> What is being asked
Below are entries; tally how many lines hold the string "assertIn" and answer with only that figure.

START Data records

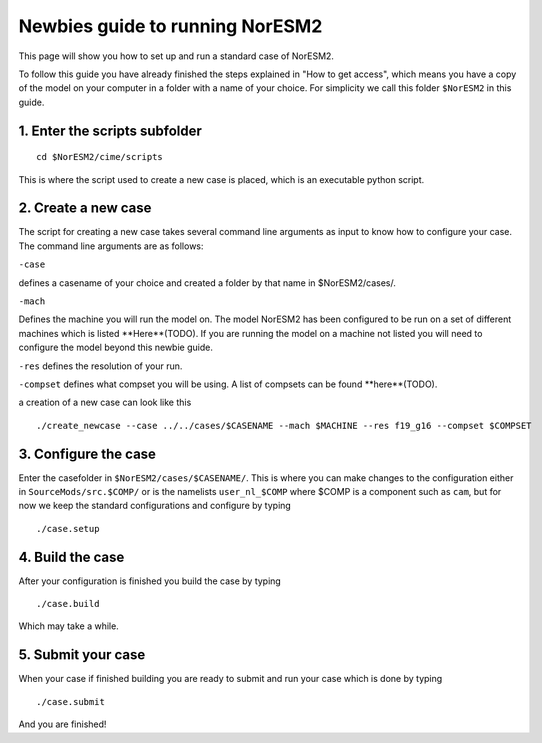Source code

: .. _newbie-guide:

Newbies guide to running NorESM2
================================            
This page will show you how to set up and run a standard case of NorESM2.

To follow this guide you have already finished the steps explained in "How to get access", which means you have a copy of the model on your computer in a folder with a name of your choice. For simplicity we call this folder ``$NorESM2`` in this guide.


1. Enter the scripts subfolder
------------------------------
::

  cd $NorESM2/cime/scripts

This is where the script used to create a new case is placed, which is an executable python script.


2. Create a new case
--------------------
The script for creating a new case takes several command line arguments as input to know how to configure your case.
The command line arguments are as follows:

``-case``

defines a casename of your choice and created a folder by that name in $NorESM2/cases/.

``-mach``

Defines the machine you will run the model on. The model NorESM2 has been configured to be run on a set of different machines which is listed **Here**(TODO). If you are running the model on a machine not listed you will need to configure the model beyond this newbie guide. 

``-res``
defines the resolution of your run.

``-compset``
defines what compset you will be using. A list of compsets can be found **here**(TODO).

a creation of a new case can look like this
:: 

  ./create_newcase --case ../../cases/$CASENAME --mach $MACHINE --res f19_g16 --compset $COMPSET

3. Configure the case
---------------------
Enter the casefolder in ``$NorESM2/cases/$CASENAME/``. This is where you can make changes to the configuration either in ``SourceMods/src.$COMP/`` or is the namelists ``user_nl_$COMP`` where $COMP is a component such as ``cam``, but for now we keep the standard configurations and configure by typing 
::

  ./case.setup
  
4. Build the case
-----------------
After your configuration is finished you build the case by typing 
::
  ./case.build

Which may take a while.

5. Submit your case
-------------------
When your case if finished building you are ready to submit and run your case which is done by typing
::
  ./case.submit
  
And you are finished!

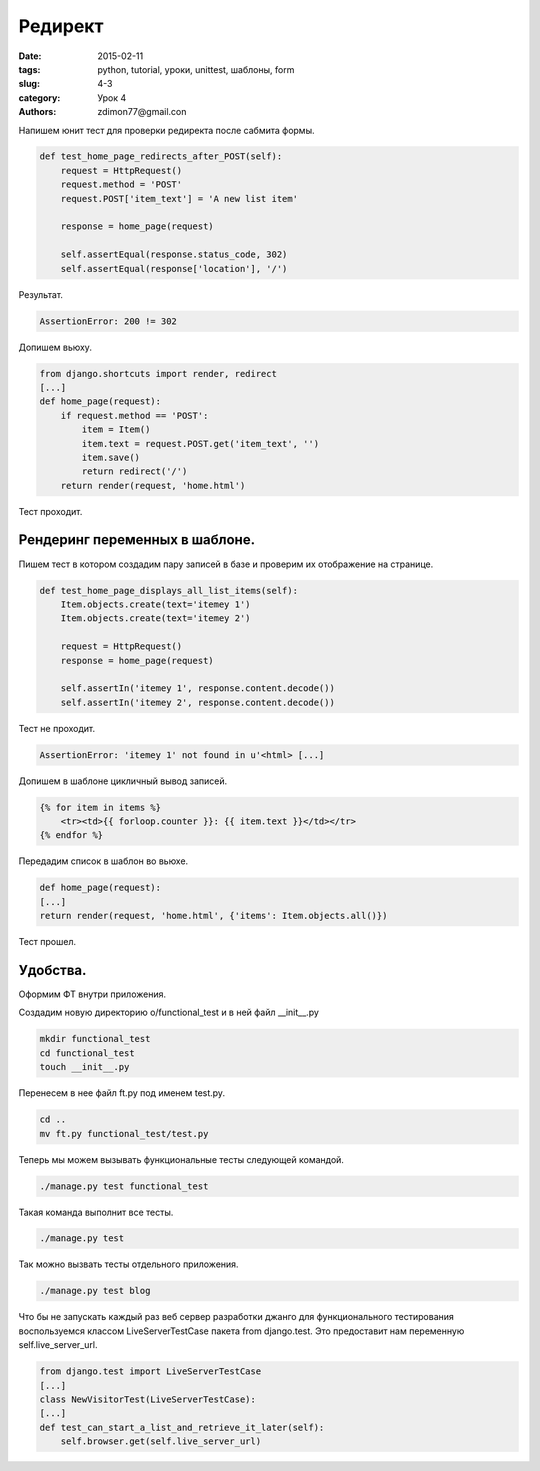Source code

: Редирект
########

:date: 2015-02-11 
:tags: python, tutorial, уроки, unittest, шаблоны, form
:slug: 4-3
:category: Урок 4
:authors: zdimon77@gmail.con

Напишем юнит тест для проверки редиректа после сабмита формы.


.. code-block:: Python

    def test_home_page_redirects_after_POST(self):
        request = HttpRequest()
        request.method = 'POST'
        request.POST['item_text'] = 'A new list item'

        response = home_page(request)

        self.assertEqual(response.status_code, 302)
        self.assertEqual(response['location'], '/')

Результат.

.. code-block:: Bash

    AssertionError: 200 != 302

Допишем вьюху.

  
.. code-block:: Python  

    from django.shortcuts import render, redirect
    [...]
    def home_page(request):
        if request.method == 'POST':
            item = Item()
            item.text = request.POST.get('item_text', '')
            item.save()
            return redirect('/')
        return render(request, 'home.html')

Тест проходит.

Рендеринг переменных в шаблоне.
-------------------------------

Пишем тест в котором создадим пару записей в базе и проверим их отображение на странице.

.. code-block:: Python  

    def test_home_page_displays_all_list_items(self):
        Item.objects.create(text='itemey 1')
        Item.objects.create(text='itemey 2')

        request = HttpRequest()
        response = home_page(request)

        self.assertIn('itemey 1', response.content.decode())
        self.assertIn('itemey 2', response.content.decode())


Тест не проходит.

.. code-block:: Bash

    AssertionError: 'itemey 1' not found in u'<html> [...]

Допишем в шаблоне цикличный вывод записей.

.. code-block:: HTML

            {% for item in items %}
                <tr><td>{{ forloop.counter }}: {{ item.text }}</td></tr>
            {% endfor %}

Передадим список в шаблон во вьюхе.

.. code-block:: Python  

    def home_page(request):
    [...]
    return render(request, 'home.html', {'items': Item.objects.all()})

Тест прошел.

Удобства.
---------

Оформим ФТ внутри приложения.

Создадим новую директорию o/functional_test и в ней файл __init__.py

.. code-block:: Bash

    mkdir functional_test
    cd functional_test
    touch __init__.py

Перенесем в нее файл ft.py под именем test.py.

.. code-block:: Bash

    cd ..
    mv ft.py functional_test/test.py

Теперь мы можем вызывать функциональные тесты следующей командой.

.. code-block:: Bash

    ./manage.py test functional_test


Такая команда выполнит все тесты.

.. code-block:: Bash

    ./manage.py test


Так можно вызвать тесты отдельного приложения.

.. code-block:: Bash

    ./manage.py test blog

Что бы не запускать каждый раз веб сервер разработки джанго для функционального тестирования воспользуемся классом LiveServerTestCase пакета from django.test.
Это предоставит нам переменную self.live_server_url.


.. code-block:: Python  

    from django.test import LiveServerTestCase
    [...]
    class NewVisitorTest(LiveServerTestCase):
    [...]
    def test_can_start_a_list_and_retrieve_it_later(self):
        self.browser.get(self.live_server_url)




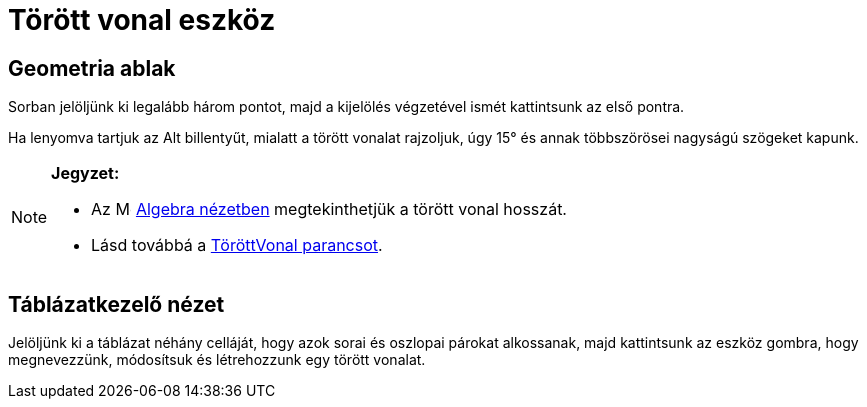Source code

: = Törött vonal eszköz
:page-en: tools/Polyline
ifdef::env-github[:imagesdir: /hu/modules/ROOT/assets/images]

== Geometria ablak

Sorban jelöljünk ki legalább három pontot, majd a kijelölés végzetével ismét kattintsunk az első pontra.

Ha lenyomva tartjuk az [.kcode]#Alt# billentyűt, mialatt a törött vonalat rajzoljuk, úgy 15° és annak többszörösei
nagyságú szögeket kapunk.

[NOTE]
====

*Jegyzet:*

* Az image:16px-Menu_view_algebra.svg.png[Menu view algebra.svg,width=16,height=16] xref:/Algebra_nézet.adoc[Algebra
nézetben] megtekinthetjük a törött vonal hosszát.
* Lásd továbbá a xref:/commands/TöröttVonal.adoc[TöröttVonal parancsot].

====

== Táblázatkezelő nézet

Jelöljünk ki a táblázat néhány celláját, hogy azok sorai és oszlopai párokat alkossanak, majd kattintsunk az eszköz
gombra, hogy megnevezzünk, módosítsuk és létrehozzunk egy törött vonalat.
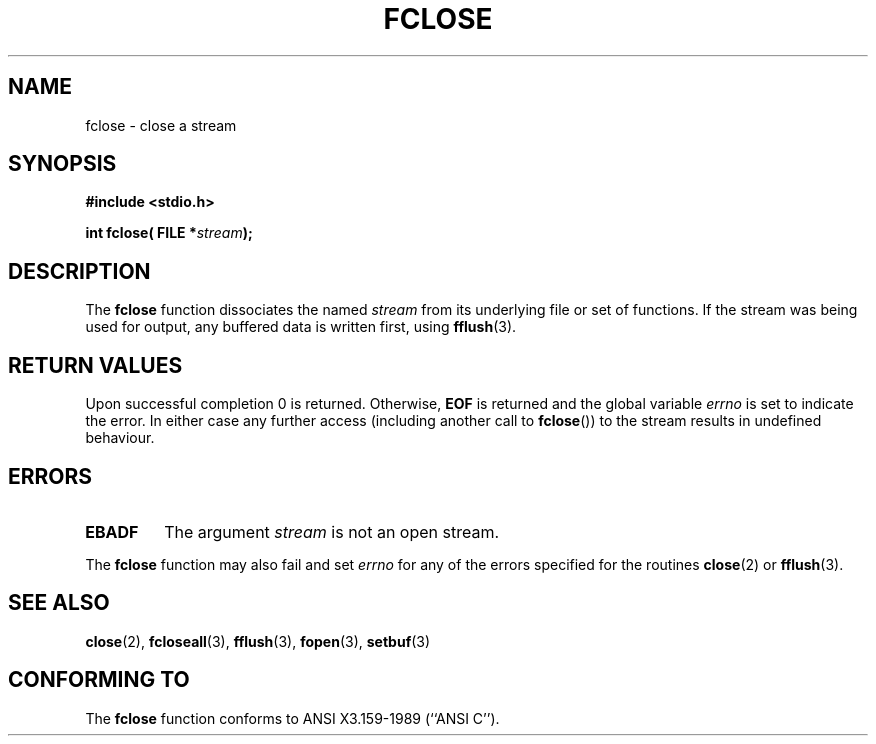 .\" Copyright (c) 1990, 1991 The Regents of the University of California.
.\" All rights reserved.
.\"
.\" This code is derived from software contributed to Berkeley by
.\" Chris Torek and the American National Standards Committee X3,
.\" on Information Processing Systems.
.\"
.\" Redistribution and use in source and binary forms, with or without
.\" modification, are permitted provided that the following conditions
.\" are met:
.\" 1. Redistributions of source code must retain the above copyright
.\"    notice, this list of conditions and the following disclaimer.
.\" 2. Redistributions in binary form must reproduce the above copyright
.\"    notice, this list of conditions and the following disclaimer in the
.\"    documentation and/or other materials provided with the distribution.
.\" 3. All advertising materials mentioning features or use of this software
.\"    must display the following acknowledgement:
.\"	This product includes software developed by the University of
.\"	California, Berkeley and its contributors.
.\" 4. Neither the name of the University nor the names of its contributors
.\"    may be used to endorse or promote products derived from this software
.\"    without specific prior written permission.
.\"
.\" THIS SOFTWARE IS PROVIDED BY THE REGENTS AND CONTRIBUTORS ``AS IS'' AND
.\" ANY EXPRESS OR IMPLIED WARRANTIES, INCLUDING, BUT NOT LIMITED TO, THE
.\" IMPLIED WARRANTIES OF MERCHANTABILITY AND FITNESS FOR A PARTICULAR PURPOSE
.\" ARE DISCLAIMED.  IN NO EVENT SHALL THE REGENTS OR CONTRIBUTORS BE LIABLE
.\" FOR ANY DIRECT, INDIRECT, INCIDENTAL, SPECIAL, EXEMPLARY, OR CONSEQUENTIAL
.\" DAMAGES (INCLUDING, BUT NOT LIMITED TO, PROCUREMENT OF SUBSTITUTE GOODS
.\" OR SERVICES; LOSS OF USE, DATA, OR PROFITS; OR BUSINESS INTERRUPTION)
.\" HOWEVER CAUSED AND ON ANY THEORY OF LIABILITY, WHETHER IN CONTRACT, STRICT
.\" LIABILITY, OR TORT (INCLUDING NEGLIGENCE OR OTHERWISE) ARISING IN ANY WAY
.\" OUT OF THE USE OF THIS SOFTWARE, EVEN IF ADVISED OF THE POSSIBILITY OF
.\" SUCH DAMAGE.
.\"
.\"     @(#)fclose.3	6.7 (Berkeley) 6/29/91
.\"
.\" Converted for Linux, Mon Nov 29 15:19:14 1993, faith@cs.unc.edu
.\"
.TH FCLOSE 3  "29 November 1993" "BSD MANPAGE" "Linux Programmer's Manual"
.SH NAME
fclose \- close a stream
.SH SYNOPSIS
.B #include <stdio.h>
.sp
.BI "int fclose( FILE *" stream );
.SH DESCRIPTION
The
.B fclose
function dissociates the named
.I stream
from its underlying file or set of functions.  If the stream was being used
for output, any buffered data is written first, using
.BR fflush (3).
.SH "RETURN VALUES"
Upon successful completion 0 is returned.  Otherwise,
.B EOF
is returned and the global variable
.I errno
is set to indicate the error.  In either case any further access
(including another call to
.BR fclose "())"
to the stream results in undefined behaviour.

.SH ERRORS
.TP
.B EBADF
The argument
.I stream
is not an open stream.
.\"  This error cannot occur unless you are mixing ANSI C stdio operations and
.\"  low-level file operations on the same stream. If you do get this error,
.\"  you must have closed the stream's low-level file descriptor using
.\"  something like close(fileno(fp)).
.PP
The
.B fclose
function may also fail and set
.I errno
for any of the errors specified for the routines
.BR close (2)
or
.BR fflush (3).
.SH SEE ALSO
.BR close (2),
.BR fcloseall (3),
.BR fflush (3),
.BR fopen (3),
.BR setbuf (3)
.SH "CONFORMING TO"
The
.B fclose
function conforms to ANSI X3.159-1989 (``ANSI C'').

END Data records

> Your response
2